▶ SUPPLIED PASSAGE:
-*-*-
In 2015, Sheikh Hamad Bin Abdullah Al Thani purchased seven artefacts believed to be from antiquity from London-based art dealer John Eskenazi. Between April 2014 and October 2015, he had paid a total of $4.9 million (£4.2 million) through Qatar Investment and Projects Holding Company (Qipco).
During the sale process, the Sheikh did not thoroughly analyze the forensic makeup and provenance of the work, believing that they had just recently been discovered in caves. Only when museums began requesting exhibitions did Qipco’s team contact Eskenazi for further details.
When these details could not be provided, the Qataris sought their own forensic experts, who found plastic and chemicals indicative of contemporary forgery. All seven works were deemed to be fake.
Eskenazi denied the Qatari request to return the objects and cancel the deal, so the collector sought damages from the High Court of London.
The Al Thani family is extremely important around the world, but especially in England. Qatar is currently hosting the FiFA World Cup, and Hamad’s father abdicated the Qatari throne in 2007, while his cousin Sheikh Tamim Bin Hamad Al Thani is the current ruler. Art collecting Sheikh Hamad Bin Abdullah lives at perhaps the most expensive residence in London, $400 million Dudley House in Park Lane, where he hosted the late Queen Elizabeth the II. Hamad and his brothers are avid horse racers, and QIPCO Britain’s largest equestrian sponsor and partner of the Royal Ascot. The unrelated Qatari Investment Authority owns the iconic Harrods department store and 20 percent of Heathrow Airport.
According to Vanity Fair, it was even this Sheikh’s idea for the family to move to London. But his weakness, it seems, has always been art. His staggering personal collection of more than 6000 art and ancient works has been partially displayed at the Metropolitan Museum of Art in New York and the Victoria & Albert Museum in London.
-*-*-
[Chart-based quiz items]
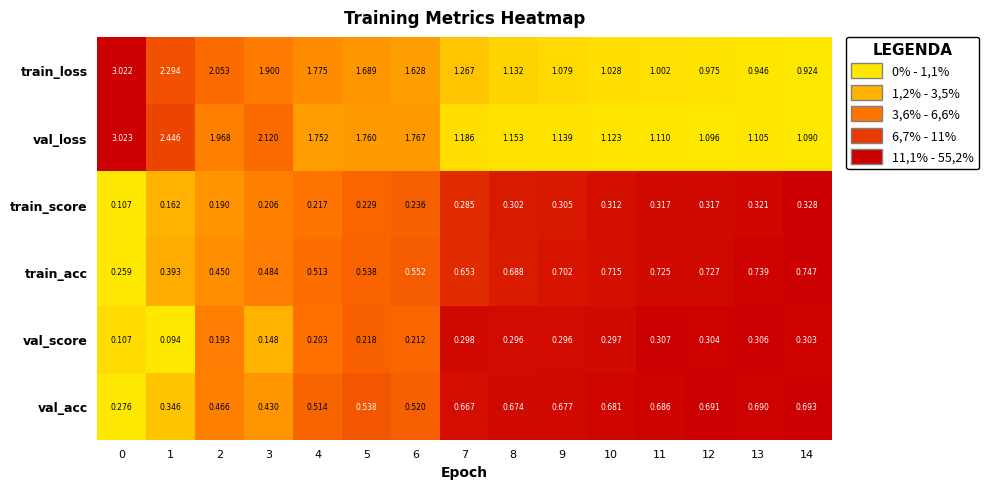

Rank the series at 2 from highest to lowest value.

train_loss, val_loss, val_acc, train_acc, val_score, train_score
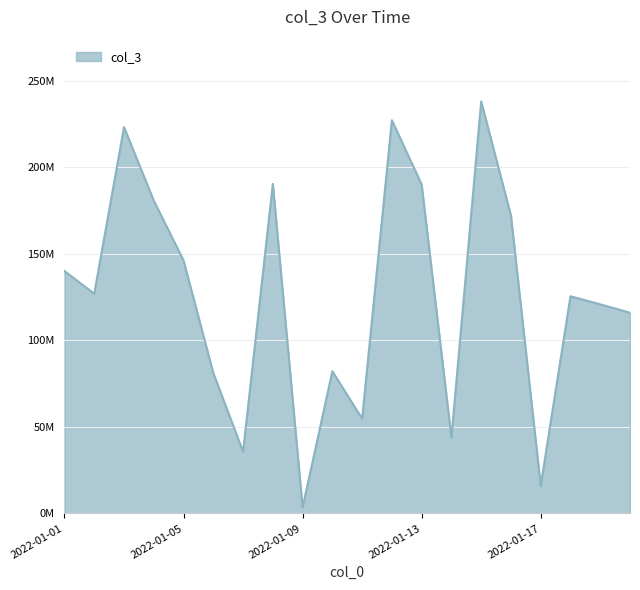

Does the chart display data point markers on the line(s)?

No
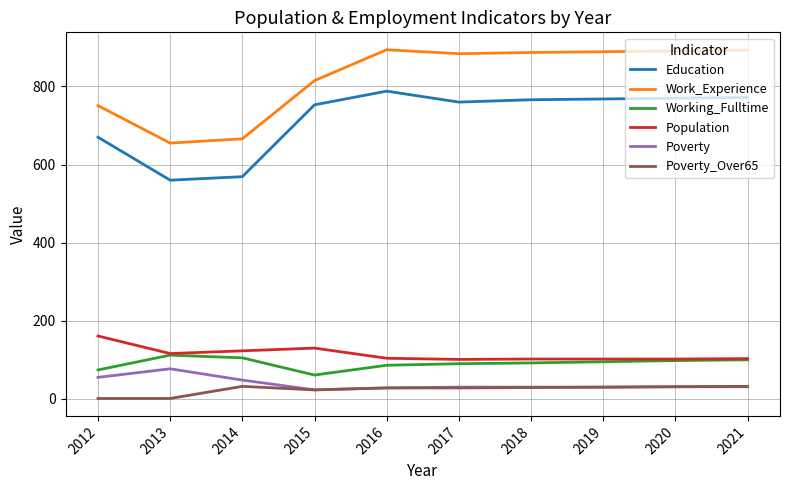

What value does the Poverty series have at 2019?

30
-*-*-
▶ QUESTIONS:
(a) Condense the paragraph of the forged artefacts passage that begins "In 2015, Sheikh Hamad" into a single shorter sentence that keeps its main facts.
(b) Repeat the lines of the records from the line with "train_loss, val_loss, val_acc, train_acc, val_score, train_score" up to and including the final line of the records, leaving the pictures out of your answer.
The records have no connection to the text.

▶ PER-TASK OUTPUTS:
(a) In 2015, Sheikh Hamad Bin Abdullah Al Thani bought seven supposedly ancient artefacts from London-based dealer John Eskenazi, having paid $4.9 million (£4.2 million) through Qatar Investment and Projects Holding Company (Qipco) between April 2014 and October 2015.

(b)
train_loss, val_loss, val_acc, train_acc, val_score, train_score

Does the chart display data point markers on the line(s)?

No

What value does the Poverty series have at 2019?

30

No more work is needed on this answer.